Pour Laurent Alexandre, toutefois “les robots pourraient avoir des formes un peu différentes de celle des humains, néanmoins la forme avec des jambes, des bras et des mains, permettant de saisir des objets et de se mouvoir, est pratique et fruit d’une longue sélection darwinienne”.

D’ailleurs, les spécialistes voient dans les robots humanoïdes présents dans les usines, automobiles par exemple, l’avantage de pouvoir se déplacer et se faufiler, comme des humains, dans endroits relativement exigus sans nécessité de lourdes transformations ou d’adaptations des chaînes de production elles-mêmes.
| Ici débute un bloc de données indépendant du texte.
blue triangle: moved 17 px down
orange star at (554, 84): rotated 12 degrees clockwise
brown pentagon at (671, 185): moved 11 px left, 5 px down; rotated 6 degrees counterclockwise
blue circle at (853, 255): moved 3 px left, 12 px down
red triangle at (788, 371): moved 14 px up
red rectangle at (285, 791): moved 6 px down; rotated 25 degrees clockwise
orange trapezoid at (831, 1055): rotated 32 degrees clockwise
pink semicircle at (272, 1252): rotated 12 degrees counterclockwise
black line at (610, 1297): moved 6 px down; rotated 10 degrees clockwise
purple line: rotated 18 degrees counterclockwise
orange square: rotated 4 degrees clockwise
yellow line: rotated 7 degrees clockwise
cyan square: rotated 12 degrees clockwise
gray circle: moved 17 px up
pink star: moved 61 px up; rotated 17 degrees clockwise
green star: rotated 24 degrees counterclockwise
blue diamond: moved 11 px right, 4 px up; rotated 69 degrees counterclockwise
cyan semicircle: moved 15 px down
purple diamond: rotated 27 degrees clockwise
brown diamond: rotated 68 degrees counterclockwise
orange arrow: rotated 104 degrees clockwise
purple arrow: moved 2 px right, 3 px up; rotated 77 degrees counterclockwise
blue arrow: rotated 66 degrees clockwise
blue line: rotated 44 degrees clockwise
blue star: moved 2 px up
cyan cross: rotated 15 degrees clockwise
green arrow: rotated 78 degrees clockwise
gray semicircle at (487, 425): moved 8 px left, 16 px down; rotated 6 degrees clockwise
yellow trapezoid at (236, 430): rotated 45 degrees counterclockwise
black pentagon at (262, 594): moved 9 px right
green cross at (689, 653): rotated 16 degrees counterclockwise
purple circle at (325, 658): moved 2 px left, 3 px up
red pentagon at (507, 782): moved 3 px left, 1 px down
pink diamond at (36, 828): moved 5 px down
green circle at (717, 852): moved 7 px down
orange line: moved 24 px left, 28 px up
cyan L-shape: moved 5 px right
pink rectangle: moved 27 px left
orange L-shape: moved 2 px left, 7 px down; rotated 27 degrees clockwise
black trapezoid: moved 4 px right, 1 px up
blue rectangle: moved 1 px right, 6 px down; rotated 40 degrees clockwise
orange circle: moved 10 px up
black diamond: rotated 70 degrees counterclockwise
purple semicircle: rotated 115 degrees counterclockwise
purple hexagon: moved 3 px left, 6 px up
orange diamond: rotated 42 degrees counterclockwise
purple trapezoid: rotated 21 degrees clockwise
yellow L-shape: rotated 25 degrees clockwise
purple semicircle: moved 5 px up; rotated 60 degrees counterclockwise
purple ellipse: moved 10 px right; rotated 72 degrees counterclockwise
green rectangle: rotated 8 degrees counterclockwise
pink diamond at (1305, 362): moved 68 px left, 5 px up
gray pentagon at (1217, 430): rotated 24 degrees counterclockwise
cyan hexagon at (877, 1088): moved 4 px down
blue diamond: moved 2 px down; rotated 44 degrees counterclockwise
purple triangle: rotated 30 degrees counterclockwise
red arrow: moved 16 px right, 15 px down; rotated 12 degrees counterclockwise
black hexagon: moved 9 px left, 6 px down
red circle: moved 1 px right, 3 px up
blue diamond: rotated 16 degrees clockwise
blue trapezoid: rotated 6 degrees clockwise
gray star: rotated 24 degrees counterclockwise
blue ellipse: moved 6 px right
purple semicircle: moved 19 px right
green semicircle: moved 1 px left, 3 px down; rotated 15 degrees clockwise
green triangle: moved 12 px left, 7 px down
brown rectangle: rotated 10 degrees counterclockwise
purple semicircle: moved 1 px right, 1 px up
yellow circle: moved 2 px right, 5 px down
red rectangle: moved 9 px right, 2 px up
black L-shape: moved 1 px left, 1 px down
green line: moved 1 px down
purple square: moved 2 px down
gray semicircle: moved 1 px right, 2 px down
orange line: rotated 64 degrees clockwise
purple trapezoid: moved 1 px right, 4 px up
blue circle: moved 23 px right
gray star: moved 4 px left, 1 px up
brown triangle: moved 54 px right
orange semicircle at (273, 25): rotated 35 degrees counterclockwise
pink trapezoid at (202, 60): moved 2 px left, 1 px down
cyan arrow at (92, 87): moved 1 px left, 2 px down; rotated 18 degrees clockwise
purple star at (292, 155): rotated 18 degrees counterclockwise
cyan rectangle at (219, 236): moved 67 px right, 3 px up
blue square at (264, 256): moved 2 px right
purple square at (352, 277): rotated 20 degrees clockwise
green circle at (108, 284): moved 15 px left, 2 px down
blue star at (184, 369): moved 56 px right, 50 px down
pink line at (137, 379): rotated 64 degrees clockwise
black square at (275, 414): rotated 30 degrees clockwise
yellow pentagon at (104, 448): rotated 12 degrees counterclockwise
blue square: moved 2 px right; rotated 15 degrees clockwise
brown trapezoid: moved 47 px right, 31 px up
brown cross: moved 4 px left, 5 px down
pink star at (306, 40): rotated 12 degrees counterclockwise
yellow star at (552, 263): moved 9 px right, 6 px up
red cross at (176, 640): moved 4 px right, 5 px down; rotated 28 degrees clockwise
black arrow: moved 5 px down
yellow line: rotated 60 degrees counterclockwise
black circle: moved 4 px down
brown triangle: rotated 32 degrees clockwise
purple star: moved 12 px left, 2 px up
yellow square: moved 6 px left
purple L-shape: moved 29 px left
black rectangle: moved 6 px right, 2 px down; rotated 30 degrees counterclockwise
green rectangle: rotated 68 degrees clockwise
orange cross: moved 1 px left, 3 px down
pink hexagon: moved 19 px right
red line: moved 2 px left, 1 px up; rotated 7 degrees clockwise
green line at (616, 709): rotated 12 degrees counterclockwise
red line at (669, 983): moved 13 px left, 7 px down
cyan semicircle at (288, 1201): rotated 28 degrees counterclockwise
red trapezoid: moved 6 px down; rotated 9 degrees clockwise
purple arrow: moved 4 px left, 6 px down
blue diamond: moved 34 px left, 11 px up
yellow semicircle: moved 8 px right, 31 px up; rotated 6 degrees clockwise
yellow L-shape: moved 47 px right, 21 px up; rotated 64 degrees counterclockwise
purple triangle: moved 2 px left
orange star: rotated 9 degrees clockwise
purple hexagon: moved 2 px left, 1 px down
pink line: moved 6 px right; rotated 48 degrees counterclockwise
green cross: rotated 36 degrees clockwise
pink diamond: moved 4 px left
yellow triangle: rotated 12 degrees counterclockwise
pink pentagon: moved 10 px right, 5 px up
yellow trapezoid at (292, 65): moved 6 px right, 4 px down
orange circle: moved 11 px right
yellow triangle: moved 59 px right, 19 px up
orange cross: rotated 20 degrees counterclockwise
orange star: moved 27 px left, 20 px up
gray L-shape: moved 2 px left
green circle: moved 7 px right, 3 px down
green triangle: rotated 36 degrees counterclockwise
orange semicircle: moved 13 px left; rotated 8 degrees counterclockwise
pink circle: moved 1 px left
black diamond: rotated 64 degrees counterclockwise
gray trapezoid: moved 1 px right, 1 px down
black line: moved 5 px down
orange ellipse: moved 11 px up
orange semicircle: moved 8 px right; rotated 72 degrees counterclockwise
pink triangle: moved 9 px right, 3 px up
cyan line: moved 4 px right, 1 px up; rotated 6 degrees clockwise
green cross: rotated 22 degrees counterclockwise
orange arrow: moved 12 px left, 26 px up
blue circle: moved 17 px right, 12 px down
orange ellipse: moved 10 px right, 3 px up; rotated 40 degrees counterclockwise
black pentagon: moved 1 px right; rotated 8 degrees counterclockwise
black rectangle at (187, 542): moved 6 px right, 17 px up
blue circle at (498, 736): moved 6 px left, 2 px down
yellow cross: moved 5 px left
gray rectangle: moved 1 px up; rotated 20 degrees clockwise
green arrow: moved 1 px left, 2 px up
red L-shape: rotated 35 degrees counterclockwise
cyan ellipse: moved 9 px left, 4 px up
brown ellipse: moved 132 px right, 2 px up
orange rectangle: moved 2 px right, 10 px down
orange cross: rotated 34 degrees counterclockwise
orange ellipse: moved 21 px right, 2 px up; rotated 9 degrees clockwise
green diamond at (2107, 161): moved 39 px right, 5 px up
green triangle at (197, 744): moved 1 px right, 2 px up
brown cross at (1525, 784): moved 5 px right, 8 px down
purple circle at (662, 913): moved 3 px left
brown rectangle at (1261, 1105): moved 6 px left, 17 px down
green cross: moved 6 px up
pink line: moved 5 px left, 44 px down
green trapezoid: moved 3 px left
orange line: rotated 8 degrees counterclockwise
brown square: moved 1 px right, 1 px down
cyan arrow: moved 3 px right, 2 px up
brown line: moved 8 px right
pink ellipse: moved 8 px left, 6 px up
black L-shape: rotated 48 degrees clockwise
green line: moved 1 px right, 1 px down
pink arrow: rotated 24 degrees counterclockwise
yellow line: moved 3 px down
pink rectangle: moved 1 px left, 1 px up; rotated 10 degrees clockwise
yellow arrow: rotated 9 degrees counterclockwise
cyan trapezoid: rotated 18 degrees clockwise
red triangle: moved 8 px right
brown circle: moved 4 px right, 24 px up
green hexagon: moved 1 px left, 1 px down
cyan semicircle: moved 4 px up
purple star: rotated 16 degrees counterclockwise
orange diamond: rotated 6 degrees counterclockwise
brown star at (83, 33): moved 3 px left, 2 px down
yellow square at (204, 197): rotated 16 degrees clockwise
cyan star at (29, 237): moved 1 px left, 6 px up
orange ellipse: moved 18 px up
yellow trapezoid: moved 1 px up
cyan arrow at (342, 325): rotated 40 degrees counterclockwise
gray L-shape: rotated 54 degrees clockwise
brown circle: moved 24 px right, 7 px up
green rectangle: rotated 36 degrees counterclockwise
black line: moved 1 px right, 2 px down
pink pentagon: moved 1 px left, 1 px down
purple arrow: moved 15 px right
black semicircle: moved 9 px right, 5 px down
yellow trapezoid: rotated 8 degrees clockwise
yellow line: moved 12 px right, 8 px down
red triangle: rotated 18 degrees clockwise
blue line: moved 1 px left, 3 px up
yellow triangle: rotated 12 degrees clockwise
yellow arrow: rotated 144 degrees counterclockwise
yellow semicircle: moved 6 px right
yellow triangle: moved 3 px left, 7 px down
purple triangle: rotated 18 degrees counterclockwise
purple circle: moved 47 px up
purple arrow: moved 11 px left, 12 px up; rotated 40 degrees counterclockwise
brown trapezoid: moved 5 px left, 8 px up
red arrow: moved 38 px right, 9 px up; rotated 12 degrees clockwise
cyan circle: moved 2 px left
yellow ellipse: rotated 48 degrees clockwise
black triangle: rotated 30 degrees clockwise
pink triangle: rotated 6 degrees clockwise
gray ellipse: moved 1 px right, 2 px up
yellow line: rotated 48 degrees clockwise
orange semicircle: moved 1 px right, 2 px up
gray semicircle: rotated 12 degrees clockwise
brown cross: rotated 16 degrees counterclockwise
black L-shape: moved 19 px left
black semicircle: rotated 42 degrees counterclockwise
Quant au frein budgétaire généralement évoqué pour minimiser le recours aux robots, il devrait progressivement disparaître. Tant Elon Musk que le patron de Nvidia ont estimé que le coût de tels robots allait considérablement fondre, pour atteindre les 20.000 voire les 10.000 dollars seulement. Un prix compétitif par rapport à un travailleur humain. A quelle échéance ? D’ici quelques années, d’après le boss de Nvidia. Un horizon de temps assez court… surtout pour le politique qui devrait, d’ores et déjà, mettre ce thème sur la table tant le nombre de métiers potentiellement impactés est grand.

38 MILLIARDS – 
En dollars, estimation du marché des robots humanoïdes d’ici 2035, selon Goldman Sachs.